The New Atheists preach that religion is bad and irrational. Salvation is supposed to come through education. But a recent Gallup poll says otherwise. From a Wall Street Journal article:
Surprisingly, while increased church attendance and membership in a conservative denomination has a powerful negative effect on paranormal beliefs, higher education doesn’t.
How about more liberal verses more conservative Christians? Perhaps the more liberal, more ‘enlightened’ will not fall for such things as Bigfoot? Again:
In fact, the more traditional and evangelical the respondent, the less likely he was to believe in, for instance, the possibility of communicating with people who are dead.
Hum, how about that? Could this mean that evangelicals are not necessarily irrational? Well, I suppose it could be argued that our brand of irrationality denies other forms of irrationality.
One final quote before I make a few comments. And this quote, I believe, stands on it’s own:
But it turns out that [Bill Maher] the late-night comic is no icon of rationality himself. In fact, he is a fervent advocate of pseudoscience. The night before his performance on Conan O’Brien, Mr. Maher told David Letterman — a quintuple bypass survivor — to stop taking the pills that his doctor had prescribed for him. He proudly stated that he didn’t accept Western medicine. On his HBO show in 2005, Mr. Maher said: “I don’t believe in vaccination. . . . Another theory that I think is flawed, that we go by the Louis Pasteur [germ] theory.” He has told CNN’s Larry King that he won’t take aspirin because he believes it is lethal and that he doesn’t even believe the Salk vaccine eradicated polio.

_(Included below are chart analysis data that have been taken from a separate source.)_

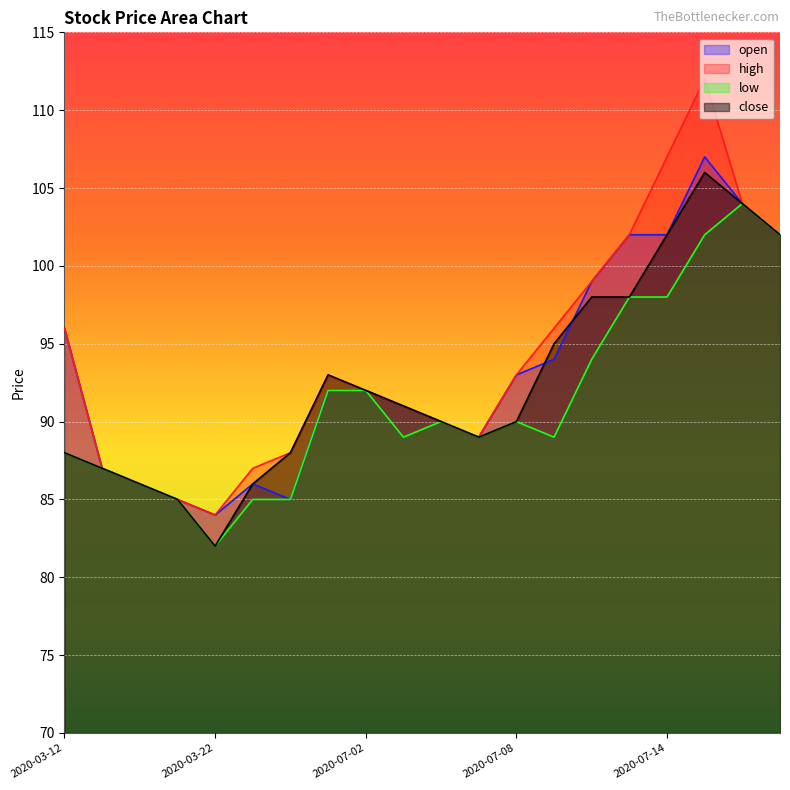

How many lines are shown in the chart?

4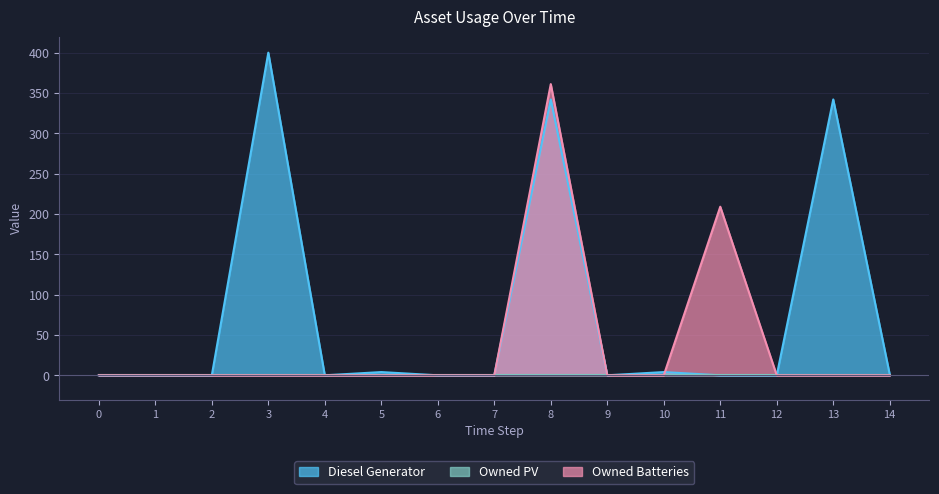

At how many categories does at least one series exceed 54?

4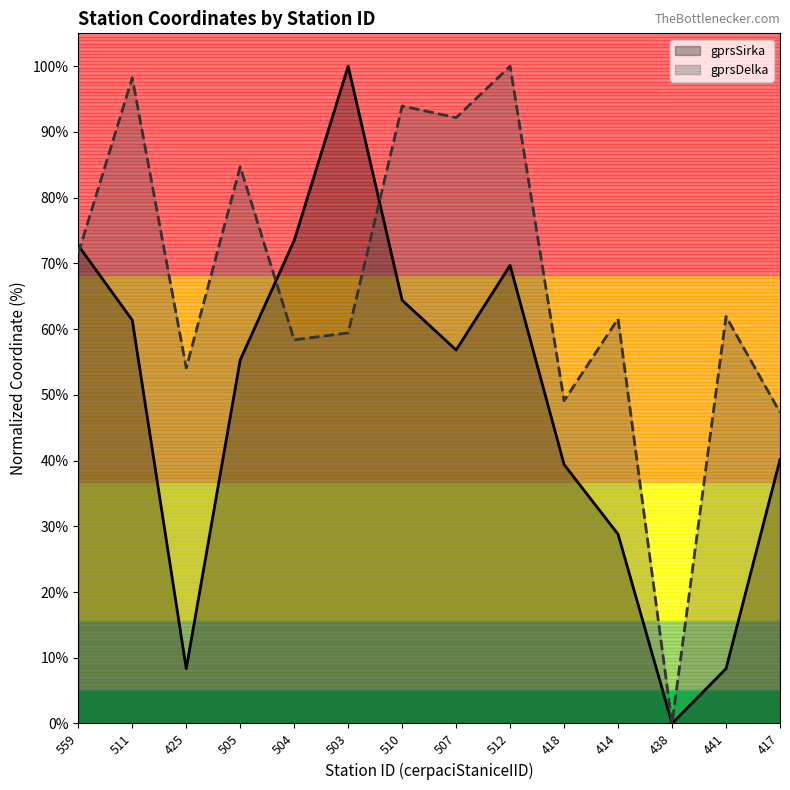

What is the greatest value displayed?

100.0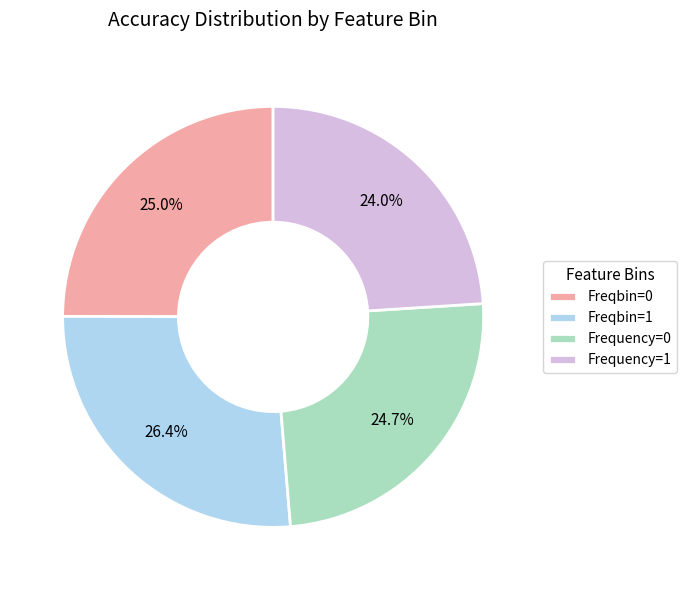

True or false: Freqbin=1 accounts for 20% of the total.

False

Here’s my reflection on this whole interesting survey. The more conservative, evangelical a person is, the more they are inclined to believe the Bible and to allow scripture to inform their understanding of the natural and supernatural world. The West grew from a pervasive Christian worldview, including Western science and philosophy. The way we define something as ‘rational’ comes from an extension of a Christian understanding of the world. So the more Christian someone is, the more rational they are, not the other way around. To see the world rightly is to see it the way God created it and how He understands it. God’s worldview is what we call ‘reality’. In the West, atheists are Christian atheists. They specifically don’t believe in the Christian God and then by extension the gods of other religions.
The Journal article ends with a great Chesterton quote that I think is fitting:
Anti-religionists such as Mr. Maher bring to mind the assertion of G.K. Chesterton’s Father Brown character that all atheists, secularists, humanists and rationalists are susceptible to superstition: “It’s the first effect of not believing in God that you lose your common sense, and can’t see things as they are.”